EEG as a potential ground truth for the assessment of cognitive state in software development activities: A multimodal imaging study

PLoS One. 2024 Mar 7;19(3):e0299108. doi: 10.1371/journal.pone.0299108. eCollection 2024.

Abstract

Cognitive human error and recent cognitive taxonomy on human error causes of software defects support the intuitive idea that, for instance, mental overload, attention slips, and working memory overload are important human causes for software bugs. In this paper, we approach the EEG as a reliable surrogate to MRI-based reference of the programmer's cognitive state to be used in situations where heavy imaging techniques are infeasible. The idea is to use EEG biomarkers to validate other less intrusive physiological measures, that can be easily recorded by wearable devices and useful in the assessment of the developer's cognitive state during software development tasks. Herein, our EEG study, with the support of fMRI, presents an extensive and systematic analysis by inspecting metrics and extracting relevant information about the most robust features, best EEG channels and the best hemodynamic time delay in the context of software development tasks. From the EEG-fMRI similarity analysis performed, we found significant correlations between a subset of EEG features and the Insula region of the brain, which has been reported as a region highly related to high cognitive tasks, such as software development tasks. We concluded that despite a clear inter-subject variability of the best EEG features and hemodynamic time delay used, the most robust and predominant EEG features, across all the subjects, are related to the Hjorth parameter Activity and Total Power features, from the EEG channels F4, FC4 and C4, and considering in most of the cases a hemodynamic time delay of 4 seconds used on the hemodynamic response function.
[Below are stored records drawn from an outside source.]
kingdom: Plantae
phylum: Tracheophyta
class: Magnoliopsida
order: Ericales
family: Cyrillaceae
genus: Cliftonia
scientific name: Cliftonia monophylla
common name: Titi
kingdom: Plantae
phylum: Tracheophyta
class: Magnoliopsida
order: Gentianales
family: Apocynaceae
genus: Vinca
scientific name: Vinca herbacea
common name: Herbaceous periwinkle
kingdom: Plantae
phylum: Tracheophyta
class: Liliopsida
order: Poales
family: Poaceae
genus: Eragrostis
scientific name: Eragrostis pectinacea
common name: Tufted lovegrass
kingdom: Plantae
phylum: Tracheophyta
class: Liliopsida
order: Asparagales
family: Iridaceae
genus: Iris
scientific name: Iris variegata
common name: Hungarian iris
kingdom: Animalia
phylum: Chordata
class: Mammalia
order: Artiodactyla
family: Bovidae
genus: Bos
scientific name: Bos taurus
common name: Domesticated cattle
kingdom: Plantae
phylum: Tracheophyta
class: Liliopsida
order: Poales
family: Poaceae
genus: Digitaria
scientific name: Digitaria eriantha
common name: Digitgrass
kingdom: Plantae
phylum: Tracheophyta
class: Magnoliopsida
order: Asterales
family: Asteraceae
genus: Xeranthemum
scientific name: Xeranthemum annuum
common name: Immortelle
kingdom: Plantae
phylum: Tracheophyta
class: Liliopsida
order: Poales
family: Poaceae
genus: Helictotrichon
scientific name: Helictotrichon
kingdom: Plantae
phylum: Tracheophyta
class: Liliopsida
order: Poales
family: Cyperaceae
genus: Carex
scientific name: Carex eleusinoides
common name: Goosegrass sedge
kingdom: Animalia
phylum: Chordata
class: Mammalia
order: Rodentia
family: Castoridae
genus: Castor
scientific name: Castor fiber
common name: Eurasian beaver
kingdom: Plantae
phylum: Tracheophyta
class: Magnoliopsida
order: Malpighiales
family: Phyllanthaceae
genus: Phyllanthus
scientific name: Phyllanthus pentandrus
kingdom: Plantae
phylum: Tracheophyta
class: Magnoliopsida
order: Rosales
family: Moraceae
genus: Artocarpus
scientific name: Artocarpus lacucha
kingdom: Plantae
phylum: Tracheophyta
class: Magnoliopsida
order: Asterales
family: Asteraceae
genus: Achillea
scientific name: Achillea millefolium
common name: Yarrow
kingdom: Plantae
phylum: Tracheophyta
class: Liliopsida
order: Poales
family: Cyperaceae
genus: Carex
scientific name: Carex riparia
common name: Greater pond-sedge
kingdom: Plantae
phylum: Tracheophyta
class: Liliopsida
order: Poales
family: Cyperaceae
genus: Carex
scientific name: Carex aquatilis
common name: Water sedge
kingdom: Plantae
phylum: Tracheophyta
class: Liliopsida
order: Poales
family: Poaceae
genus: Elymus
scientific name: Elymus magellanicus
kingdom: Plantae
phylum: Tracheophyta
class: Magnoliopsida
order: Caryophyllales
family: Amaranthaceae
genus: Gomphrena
These findings should be taken into account in future EEG-fMRI studies in the context of software debugging.

MeSH terms

  • Brain* / physiology
  • Cognition
  • Electroencephalography* / methods
  • Humans
  • Magnetic Resonance Imaging / methods
  • Multimodal Imaging
  • Software

Grants and funding

J.M. gratefully acknowledges the Portuguese funding institution FCT (Foundation for Science and Technology) for supporting this research work under the Ph.D. grant 2020.07906.BD. The authors also acknowledge the Portuguese funding institution FCT (Foundation for Science and Technology) for supporting this research work under the project BASE (POCI - 01-0145 - FEDER- 031581). The funders had no role in study design, data collection and analysis, decision to publish, or preparation of the manuscript.